Zwar erreicht die Meereisausdehung in der Antarktis Ende Dezember mit 4,94 Mio. m² den für diesen Monat niedrigsten Wert seit Beginn der kontinuierlichen Satellitenmessungen. Tief im Süden des westlichen Weddellmeeres jedoch profitierte die Expedition nicht von der geringen Meereisbedeckung, die dieses Jahr im Südozean auftrat.

Klimaforschung im Weddellmeer

»Die vorab definierten alternativen Arbeitsregionen Larsen A- und Larsen-B-Schelfeisgebiet kamen nicht in Frage, denn dort hätten wir genauso in der Mausefalle gesteckt wie im eigentlichen Zielgebiet Larsen-C«, sagt Boris Dorschel vom Alfred-Wegener-Institut, Helmholtz-Zentrum für Polar- und Meeresforschung (AWI), der die Expedition leitet. Stattdessen habe er – nach ausführlichen Gesprächen mit allen Forschungsteams an Bord – festgelegt, dass sich die wissenschaftlichen Arbeiten jetzt auf eine Region im nordwestlichen Weddellmeer konzentrieren sollen.

Entlang eines sogenannten Transekts aus Beprobungsstationen wollen die Wissenschaftler untersuchen, wie sich unterschiedliche Umweltbedingungen, beispielsweise die Meereisbedeckung und die biologische Produktivität in den oberen Wasserschichten, auf die Ökosystemen am Meeresboden und in der Wassersäule auswirken. Die Ergebnisse dieser Arbeiten werden unter anderem dazu beitragen, die Reaktionen des antarktische Ökosystem auf den Klimawandel besser zu verstehen.

»Mittlerweile konnten wir etliche Probennahmegeräte in der Wassersäule und am Meeresboden einsetzen, so dass die Labore voller Wissenschaftler sind, die eifrig die Mikroalgen sowie die am Boden und in der Wassersäule lebenden Tiere untersuchen«, Boris Dorschel.

Neues Ziel: unkartierten Meeresboden untersuchen

Außerdem wird das Expeditionsteam, wenn irgend möglich, entstehende Kanäle im Meereis nutzen, um nach Osten weiter in das Weddellmeer vorzustoßen. Jenseits des Kontinentalschelfs fällt der Meeresboden rasch von etwa 400 m auf runde 3.000 m ab. »Wenn sich ein Fenster ergibt, wollen wir diese östlichen Gebiete ansteuern, da dort der Meeresboden wie in vielen anderen Bereichen des Südozeans noch weitgehend unkartiert ist«, erläutert Dorschel.

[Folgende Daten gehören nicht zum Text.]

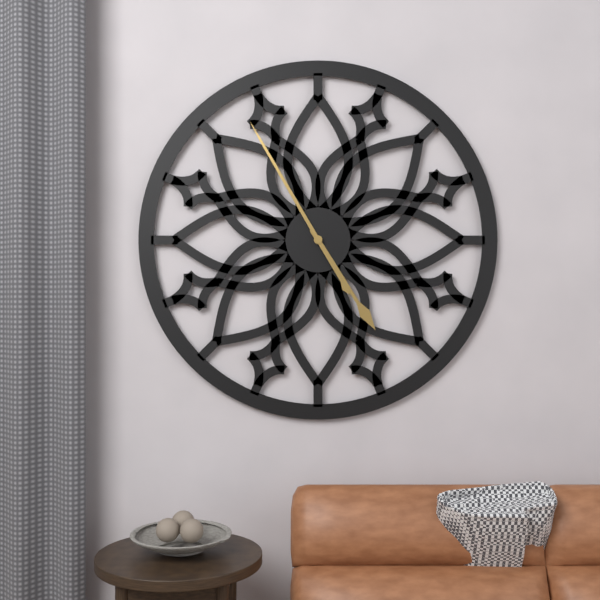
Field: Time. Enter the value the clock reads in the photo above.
4:55
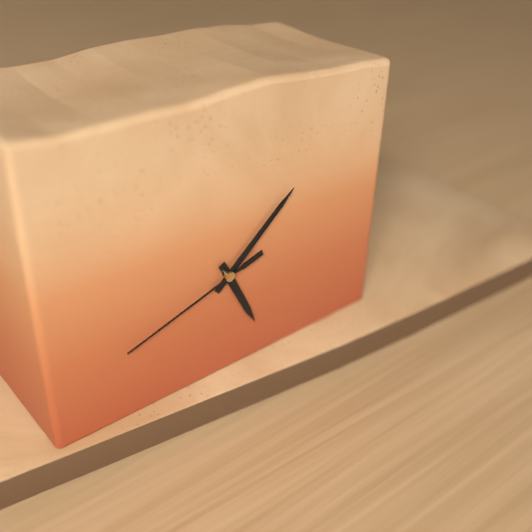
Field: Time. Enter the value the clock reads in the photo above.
5:08:42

Neben diesen bathymetrischen Arbeiten sind auch die Ozeanographen daran interessiert, in diesem Meeresbereich Wassermassen und Strömungsverhältnisse zu untersuchen, denn die hier stattfinden Umwälzprozesse treiben die globalen Ozeanströmungen an. Auch wenn das Larsen-C-Schelfeisgebiet außer Reichweite bleibt, werden durch die Expedition PS118 viele spannende Forschungsfragen beantwortet. »Trotz den schwierigen Eisbedingungen ist die Stimmung an Bord gut und wir haben viel zu tun«, resümiert der Fahrtleiter.

Schon britischer Eisbrecher scheiterte

Die Expedition zum Larsen-C-Schelfeis an der Antarktischen Halbinsel war eigentlich das Herzstück der aktuellen Antarktis-Saison der »Polarstern«. Die Antarktische Halbinsel ist eine der Regionen dieser Welt, die sich am schnellsten erwärmen. Als mögliche Folge sind in den Jahren 1995 und 2002 erst das Larsen A Schelfeis und später das Larsen B Schelfeis fast vollständig zerfallen. Dadurch verbleibt nur noch das Larsen C Schelfeis als letztes großes Schelfeis im westlichen Weddellmeer. Im Juli 2017 kalbte dort der Eisberg A68 – mit etwa 5.800 km² einer der größten Eisberge, die jemals erfasst worden sind.

Im Südsommer (Februar / März) 2018 hatte das britische Forschungsschiff »James Clark Ross« vergeblich versucht, so weit nach Süden kommen. Biologen, die damals an Bord waren, sind auch dieses Jahr wieder auf der »Polarstern« mit dabei.